James E., Bailey I., Sugiyarto G., Elliott T.
The endoplasmic reticulum aminopeptidase associated with Ag processing, ERAAP, plays an important role in the trimming of antigenic peptides for presentation at the cell surface complexed with MHC class I molecules. Tumors express varying levels of ERAAP, highlighting a possible mechanism of immune-evasion through alteration of the peptide repertoire. Using the CT26 tumor model, we investigated the effects of ERAAP modulation on peptide presentation and the use of ERAAP inhibition as an antitumor therapy. We show that generation of the cross-protective tumor Ag GSW11 in the colorectal carcinoma CT26 is increased when ERAAP expression is reduced. BALB/c mice with reduced ERAAP expression challenged with CT26 induced protective immunity that was mediated by CD8(+) T cells.
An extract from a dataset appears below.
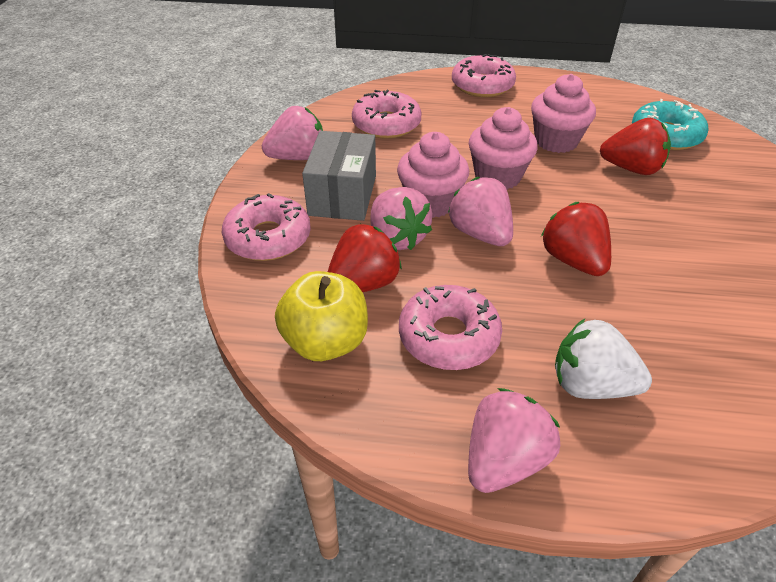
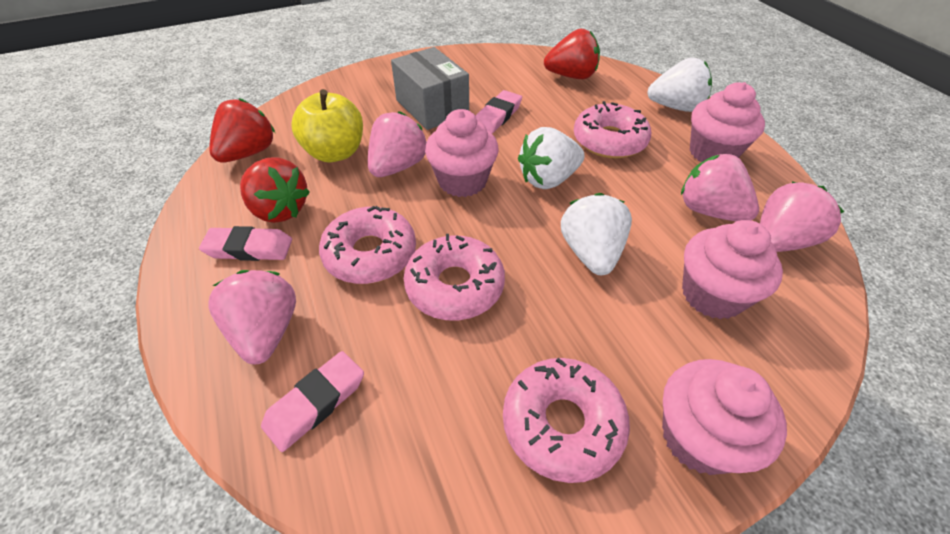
pink cupcake: 3 -> 4
pink eraser: 0 -> 3
turquoise donut: 1 -> 0
white strawberry: 1 -> 3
This antitumor immunity also protected mice when rechallenged with wild-type CT26 tumor; strong CD8(+) T cell responses to GSW11 were observed, despite its presentation being considerably lower. Furthermore, boosting the tumor immunogenicity through inhibition of ERAAP function with the small molecule inhibitor leucinethiol in vitro, or in established tumors in vivo, abrogated tumor growth and prolonged survival. Thus, our results highlight the promising possibility of using modulation of ERAAP to generate protective antitumor responses as a strategy for cancer immunotherapy.